| HN Mirror

Y	Hacker News new \| ask \| show \| jobs

by coffeemug 4121 days ago

Slava @ rethink here.

This is a really interesting subject -- I should do a talk/blog post about this at some point. Here is a quick summary.

RethinkDB's storage engine heavily relies on the notion of immutability/append-only. We never modify blocks of data in place on disk -- all changes are recorded in new blocks. We have a concurrent, incremental compaction algorithm that goes through the old blocks, frees the ones that are outdated, and moves things around when some blocks have mostly garbage.

The system is very fast and rock solid. But...

Getting a storage engine like that to production state is an enormous amount of work and takes a very long time. Rethink's storage engine is really a work of art -- I consider it a marvel of engineering, and I don't mean that as a compliment. If we were starting from scratch, I don't think we'd use this design again. It's great now, but I'm not sure if all the work we put into it was ultimately worth the effort.

5 comments

boredandroid 4121 days ago

I really think there are a couple of levels of immutability that it is easy to conflate.

Specifically immutability for

1. In memory data structures...this is the contention of the functional programming people.

2. Persistent data stores. This is the lsm style of data structure that substitutes linear writes and compaction for buffered in-place mutation.

3. Distributed system internals--this is a log-centric, "state machine replication" style of data flow between nodes. This is a classic approach in distributed databases, and present in systems like PNUTs.
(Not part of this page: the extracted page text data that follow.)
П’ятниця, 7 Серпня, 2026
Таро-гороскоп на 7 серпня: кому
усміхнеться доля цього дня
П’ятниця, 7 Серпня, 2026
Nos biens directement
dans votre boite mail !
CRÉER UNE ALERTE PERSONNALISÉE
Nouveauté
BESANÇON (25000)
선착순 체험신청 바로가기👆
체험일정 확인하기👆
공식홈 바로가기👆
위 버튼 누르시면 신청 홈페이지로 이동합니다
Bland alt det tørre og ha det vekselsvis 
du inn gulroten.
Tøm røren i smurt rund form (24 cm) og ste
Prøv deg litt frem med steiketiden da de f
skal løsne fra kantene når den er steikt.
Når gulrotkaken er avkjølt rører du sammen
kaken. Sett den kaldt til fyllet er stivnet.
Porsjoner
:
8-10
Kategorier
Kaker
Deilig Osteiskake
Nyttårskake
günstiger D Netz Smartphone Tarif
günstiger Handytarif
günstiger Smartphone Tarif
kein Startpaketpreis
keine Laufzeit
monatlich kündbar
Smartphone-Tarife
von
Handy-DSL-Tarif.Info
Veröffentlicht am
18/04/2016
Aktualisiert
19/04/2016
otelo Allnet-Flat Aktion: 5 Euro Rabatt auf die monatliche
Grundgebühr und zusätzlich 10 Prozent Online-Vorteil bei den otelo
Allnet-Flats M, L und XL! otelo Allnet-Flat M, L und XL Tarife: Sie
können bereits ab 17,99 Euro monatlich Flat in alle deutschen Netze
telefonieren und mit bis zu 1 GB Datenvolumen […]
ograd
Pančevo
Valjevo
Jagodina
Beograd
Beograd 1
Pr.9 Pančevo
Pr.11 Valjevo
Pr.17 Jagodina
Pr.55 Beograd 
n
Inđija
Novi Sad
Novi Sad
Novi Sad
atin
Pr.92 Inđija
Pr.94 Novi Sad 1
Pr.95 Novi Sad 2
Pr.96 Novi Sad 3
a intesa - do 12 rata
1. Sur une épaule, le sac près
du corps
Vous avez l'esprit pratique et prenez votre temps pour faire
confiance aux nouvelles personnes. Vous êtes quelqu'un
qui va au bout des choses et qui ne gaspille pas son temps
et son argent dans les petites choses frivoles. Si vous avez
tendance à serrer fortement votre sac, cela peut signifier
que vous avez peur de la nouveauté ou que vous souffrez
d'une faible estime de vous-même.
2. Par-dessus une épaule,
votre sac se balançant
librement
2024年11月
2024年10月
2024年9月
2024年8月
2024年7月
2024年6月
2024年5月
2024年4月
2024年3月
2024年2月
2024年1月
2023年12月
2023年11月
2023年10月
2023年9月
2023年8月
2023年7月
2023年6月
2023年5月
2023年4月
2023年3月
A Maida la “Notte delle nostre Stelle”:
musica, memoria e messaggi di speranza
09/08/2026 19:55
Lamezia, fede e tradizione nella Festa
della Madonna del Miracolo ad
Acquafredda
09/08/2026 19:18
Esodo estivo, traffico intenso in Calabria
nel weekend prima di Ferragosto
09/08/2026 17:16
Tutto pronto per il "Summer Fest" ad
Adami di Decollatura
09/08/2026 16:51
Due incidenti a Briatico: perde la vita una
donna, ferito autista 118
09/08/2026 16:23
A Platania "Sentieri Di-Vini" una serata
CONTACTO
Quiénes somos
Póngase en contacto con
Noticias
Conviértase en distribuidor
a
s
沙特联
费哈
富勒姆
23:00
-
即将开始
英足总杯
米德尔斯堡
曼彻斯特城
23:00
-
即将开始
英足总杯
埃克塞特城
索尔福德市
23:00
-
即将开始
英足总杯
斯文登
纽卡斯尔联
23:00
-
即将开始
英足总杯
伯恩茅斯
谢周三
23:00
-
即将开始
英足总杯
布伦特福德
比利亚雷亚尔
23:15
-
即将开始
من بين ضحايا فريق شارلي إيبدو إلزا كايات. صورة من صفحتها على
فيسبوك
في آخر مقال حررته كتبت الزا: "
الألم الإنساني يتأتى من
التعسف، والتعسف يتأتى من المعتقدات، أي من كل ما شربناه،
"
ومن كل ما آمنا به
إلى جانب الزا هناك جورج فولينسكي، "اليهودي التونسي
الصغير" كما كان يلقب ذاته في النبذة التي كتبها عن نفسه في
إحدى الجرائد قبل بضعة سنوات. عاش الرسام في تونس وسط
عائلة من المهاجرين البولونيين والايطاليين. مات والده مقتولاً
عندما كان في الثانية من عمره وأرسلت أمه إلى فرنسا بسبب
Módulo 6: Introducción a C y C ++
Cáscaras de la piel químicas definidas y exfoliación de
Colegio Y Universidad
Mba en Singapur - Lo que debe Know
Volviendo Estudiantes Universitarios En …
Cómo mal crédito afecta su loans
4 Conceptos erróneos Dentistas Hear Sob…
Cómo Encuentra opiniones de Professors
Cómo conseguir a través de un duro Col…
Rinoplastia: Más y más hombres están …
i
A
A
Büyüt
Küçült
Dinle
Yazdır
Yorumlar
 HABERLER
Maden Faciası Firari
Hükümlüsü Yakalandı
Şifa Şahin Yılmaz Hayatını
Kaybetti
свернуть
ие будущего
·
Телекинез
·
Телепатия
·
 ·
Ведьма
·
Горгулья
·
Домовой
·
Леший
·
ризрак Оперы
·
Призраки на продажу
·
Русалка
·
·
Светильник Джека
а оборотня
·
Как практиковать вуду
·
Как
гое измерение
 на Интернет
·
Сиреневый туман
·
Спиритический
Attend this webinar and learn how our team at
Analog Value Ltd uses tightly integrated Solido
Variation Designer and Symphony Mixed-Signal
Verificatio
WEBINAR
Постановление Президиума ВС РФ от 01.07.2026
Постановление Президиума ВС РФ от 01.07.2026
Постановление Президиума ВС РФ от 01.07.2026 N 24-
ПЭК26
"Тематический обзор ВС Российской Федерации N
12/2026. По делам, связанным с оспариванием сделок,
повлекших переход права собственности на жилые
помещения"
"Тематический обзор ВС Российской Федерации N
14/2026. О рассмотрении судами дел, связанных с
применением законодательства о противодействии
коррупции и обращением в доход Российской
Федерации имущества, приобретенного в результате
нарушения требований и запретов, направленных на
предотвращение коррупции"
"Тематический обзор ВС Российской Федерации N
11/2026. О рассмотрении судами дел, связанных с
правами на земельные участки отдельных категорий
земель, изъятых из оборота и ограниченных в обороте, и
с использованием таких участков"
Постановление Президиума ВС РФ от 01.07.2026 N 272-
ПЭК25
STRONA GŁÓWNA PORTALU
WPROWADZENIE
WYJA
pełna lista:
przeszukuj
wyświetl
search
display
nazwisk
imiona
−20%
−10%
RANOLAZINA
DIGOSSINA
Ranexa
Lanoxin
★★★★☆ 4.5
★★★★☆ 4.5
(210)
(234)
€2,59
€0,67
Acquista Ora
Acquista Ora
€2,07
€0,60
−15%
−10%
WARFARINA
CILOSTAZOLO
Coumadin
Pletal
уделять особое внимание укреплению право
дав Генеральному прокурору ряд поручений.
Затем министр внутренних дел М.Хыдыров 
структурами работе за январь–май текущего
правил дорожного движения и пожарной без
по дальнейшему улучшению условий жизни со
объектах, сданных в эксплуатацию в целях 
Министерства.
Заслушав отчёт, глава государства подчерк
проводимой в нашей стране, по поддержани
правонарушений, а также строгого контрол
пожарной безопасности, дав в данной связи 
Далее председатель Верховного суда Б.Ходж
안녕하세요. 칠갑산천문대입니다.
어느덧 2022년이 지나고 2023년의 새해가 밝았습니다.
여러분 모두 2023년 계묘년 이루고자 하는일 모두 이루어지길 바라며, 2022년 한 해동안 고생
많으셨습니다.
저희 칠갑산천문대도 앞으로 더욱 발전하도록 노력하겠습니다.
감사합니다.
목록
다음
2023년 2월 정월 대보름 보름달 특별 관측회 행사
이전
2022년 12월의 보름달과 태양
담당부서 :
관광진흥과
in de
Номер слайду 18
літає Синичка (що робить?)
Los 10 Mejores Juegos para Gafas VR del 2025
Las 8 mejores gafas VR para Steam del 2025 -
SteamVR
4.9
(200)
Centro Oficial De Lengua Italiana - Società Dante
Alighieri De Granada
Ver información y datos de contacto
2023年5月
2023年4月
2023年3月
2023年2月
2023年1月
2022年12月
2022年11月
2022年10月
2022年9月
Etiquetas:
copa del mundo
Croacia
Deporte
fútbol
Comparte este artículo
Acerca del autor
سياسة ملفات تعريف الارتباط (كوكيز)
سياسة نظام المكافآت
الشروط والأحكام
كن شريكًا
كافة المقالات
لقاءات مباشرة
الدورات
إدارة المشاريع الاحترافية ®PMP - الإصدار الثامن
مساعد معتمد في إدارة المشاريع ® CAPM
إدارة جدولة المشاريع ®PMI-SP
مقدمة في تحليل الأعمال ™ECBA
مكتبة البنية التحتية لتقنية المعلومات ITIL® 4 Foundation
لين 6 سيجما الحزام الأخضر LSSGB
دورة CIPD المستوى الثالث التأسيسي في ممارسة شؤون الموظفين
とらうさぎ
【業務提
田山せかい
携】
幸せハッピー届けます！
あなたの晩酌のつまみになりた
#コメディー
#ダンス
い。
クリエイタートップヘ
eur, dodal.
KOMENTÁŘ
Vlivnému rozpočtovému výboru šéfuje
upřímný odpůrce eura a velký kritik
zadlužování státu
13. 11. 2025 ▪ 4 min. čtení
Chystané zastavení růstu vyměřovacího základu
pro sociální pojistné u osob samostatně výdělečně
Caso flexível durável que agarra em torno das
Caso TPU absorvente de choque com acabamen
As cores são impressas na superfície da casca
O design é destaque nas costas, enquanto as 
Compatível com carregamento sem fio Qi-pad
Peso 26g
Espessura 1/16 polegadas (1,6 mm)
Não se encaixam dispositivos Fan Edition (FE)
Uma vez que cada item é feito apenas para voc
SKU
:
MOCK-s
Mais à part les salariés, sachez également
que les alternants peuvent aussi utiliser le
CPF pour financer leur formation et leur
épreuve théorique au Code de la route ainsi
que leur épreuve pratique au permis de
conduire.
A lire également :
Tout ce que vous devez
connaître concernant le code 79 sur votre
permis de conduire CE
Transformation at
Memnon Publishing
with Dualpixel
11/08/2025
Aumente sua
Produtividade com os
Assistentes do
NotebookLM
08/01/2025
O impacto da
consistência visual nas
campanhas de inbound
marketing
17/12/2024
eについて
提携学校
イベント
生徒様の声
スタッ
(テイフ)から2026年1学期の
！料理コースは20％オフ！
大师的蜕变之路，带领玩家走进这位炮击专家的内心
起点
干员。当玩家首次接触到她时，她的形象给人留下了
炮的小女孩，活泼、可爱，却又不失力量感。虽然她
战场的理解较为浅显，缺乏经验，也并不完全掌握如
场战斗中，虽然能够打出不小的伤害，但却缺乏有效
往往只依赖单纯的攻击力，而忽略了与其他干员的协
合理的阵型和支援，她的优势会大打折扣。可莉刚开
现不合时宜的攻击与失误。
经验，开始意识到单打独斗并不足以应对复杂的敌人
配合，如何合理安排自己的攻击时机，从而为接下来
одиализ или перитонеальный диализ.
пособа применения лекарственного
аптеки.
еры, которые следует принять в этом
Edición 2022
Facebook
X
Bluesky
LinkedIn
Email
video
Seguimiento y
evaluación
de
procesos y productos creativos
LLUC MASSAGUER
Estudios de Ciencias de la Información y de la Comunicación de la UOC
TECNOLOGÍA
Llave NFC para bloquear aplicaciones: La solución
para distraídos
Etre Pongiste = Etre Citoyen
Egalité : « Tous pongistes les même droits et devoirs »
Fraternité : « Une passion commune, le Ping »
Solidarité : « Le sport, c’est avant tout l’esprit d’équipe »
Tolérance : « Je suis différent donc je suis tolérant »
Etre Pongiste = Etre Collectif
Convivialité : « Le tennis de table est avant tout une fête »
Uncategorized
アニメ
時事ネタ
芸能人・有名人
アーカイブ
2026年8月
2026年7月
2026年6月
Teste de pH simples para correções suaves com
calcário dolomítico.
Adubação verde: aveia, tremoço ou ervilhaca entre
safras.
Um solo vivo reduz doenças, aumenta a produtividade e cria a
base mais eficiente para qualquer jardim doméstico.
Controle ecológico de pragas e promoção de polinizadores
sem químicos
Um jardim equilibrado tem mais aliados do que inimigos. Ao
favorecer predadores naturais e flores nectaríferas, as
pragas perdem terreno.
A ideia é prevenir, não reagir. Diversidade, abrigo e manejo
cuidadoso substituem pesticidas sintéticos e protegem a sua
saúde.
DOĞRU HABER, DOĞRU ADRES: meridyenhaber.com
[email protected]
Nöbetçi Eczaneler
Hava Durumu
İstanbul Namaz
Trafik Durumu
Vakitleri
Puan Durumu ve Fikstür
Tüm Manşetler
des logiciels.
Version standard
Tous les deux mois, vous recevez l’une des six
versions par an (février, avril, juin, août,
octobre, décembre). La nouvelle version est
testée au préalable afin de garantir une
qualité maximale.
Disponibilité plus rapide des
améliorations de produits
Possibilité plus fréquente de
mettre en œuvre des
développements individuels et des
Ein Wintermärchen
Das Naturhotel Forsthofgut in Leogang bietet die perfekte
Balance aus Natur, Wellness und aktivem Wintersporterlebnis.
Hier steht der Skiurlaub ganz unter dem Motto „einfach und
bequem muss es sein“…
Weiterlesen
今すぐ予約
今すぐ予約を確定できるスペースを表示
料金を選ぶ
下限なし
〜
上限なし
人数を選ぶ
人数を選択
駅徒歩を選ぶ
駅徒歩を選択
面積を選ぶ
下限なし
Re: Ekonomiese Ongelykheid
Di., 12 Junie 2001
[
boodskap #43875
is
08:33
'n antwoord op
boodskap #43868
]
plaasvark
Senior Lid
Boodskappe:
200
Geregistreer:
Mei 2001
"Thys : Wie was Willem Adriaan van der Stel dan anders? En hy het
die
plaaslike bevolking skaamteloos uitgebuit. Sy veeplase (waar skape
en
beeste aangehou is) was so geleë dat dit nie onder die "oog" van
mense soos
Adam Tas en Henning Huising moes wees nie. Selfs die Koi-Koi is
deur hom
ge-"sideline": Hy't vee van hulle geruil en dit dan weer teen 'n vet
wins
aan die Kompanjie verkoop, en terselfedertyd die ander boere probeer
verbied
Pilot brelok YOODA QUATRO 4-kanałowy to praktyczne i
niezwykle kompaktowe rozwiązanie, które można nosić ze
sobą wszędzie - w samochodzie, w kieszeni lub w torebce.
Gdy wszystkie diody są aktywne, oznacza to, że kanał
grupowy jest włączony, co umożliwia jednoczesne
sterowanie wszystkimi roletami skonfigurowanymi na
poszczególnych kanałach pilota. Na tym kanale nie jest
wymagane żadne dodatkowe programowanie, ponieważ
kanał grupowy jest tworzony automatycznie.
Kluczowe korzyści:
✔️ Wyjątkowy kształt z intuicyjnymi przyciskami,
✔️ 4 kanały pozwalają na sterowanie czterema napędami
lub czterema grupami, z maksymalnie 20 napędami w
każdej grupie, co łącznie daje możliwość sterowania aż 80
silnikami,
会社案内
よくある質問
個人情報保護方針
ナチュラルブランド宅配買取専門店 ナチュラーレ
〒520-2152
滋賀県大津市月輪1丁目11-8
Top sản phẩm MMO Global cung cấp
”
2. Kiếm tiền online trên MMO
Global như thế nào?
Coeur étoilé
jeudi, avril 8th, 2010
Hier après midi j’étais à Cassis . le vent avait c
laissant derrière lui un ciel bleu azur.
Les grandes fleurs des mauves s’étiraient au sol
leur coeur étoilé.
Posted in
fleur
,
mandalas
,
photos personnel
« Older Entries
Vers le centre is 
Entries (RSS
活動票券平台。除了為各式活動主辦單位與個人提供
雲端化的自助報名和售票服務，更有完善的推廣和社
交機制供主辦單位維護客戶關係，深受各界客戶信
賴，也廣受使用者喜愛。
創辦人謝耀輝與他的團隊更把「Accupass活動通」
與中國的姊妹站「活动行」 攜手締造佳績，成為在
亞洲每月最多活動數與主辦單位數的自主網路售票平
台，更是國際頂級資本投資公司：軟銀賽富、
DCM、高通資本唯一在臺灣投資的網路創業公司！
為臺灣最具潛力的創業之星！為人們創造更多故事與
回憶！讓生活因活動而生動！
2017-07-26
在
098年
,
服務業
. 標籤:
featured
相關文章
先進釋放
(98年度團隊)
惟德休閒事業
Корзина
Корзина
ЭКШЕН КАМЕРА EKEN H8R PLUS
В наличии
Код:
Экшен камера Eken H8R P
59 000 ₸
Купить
4. Company-wide data integration and processing around streams of immutable records between systems. This is what I have argued for (http://engineering.linkedin.com/distributed-systems/log-what...) and I think Martin is mostly talking about.

There are a lot of analogies between these but they aren't the same. Success of one of these things doesn't really imply success for any of the others. Functional programming could lose and log-structured data stores could win or vice versa. Pat Helland has made an across the board call for immutability (http://www.cidrdb.org/cidr2015/Papers/CIDR15_Paper16.pdf), but that remains a pretty strong assertion. So it is worth being specific about which level you are thinking about.

For my part I am pretty bullish about stream processing and data flow between systems being built around a log or stream of immutable records as the foundational abstraction. But whether those systems internally are built in functional languages, use lsm style data layout on disk is kind of an implementation detail. From my point of view immutability is a lot more helpful in the large than in the small--I have never found small imperative for loops particularly hard to read, but process-wide mutable state is a big pain, and undisciplined dataflow between disparate systems, caches, and applications at the company level can be a real disaster.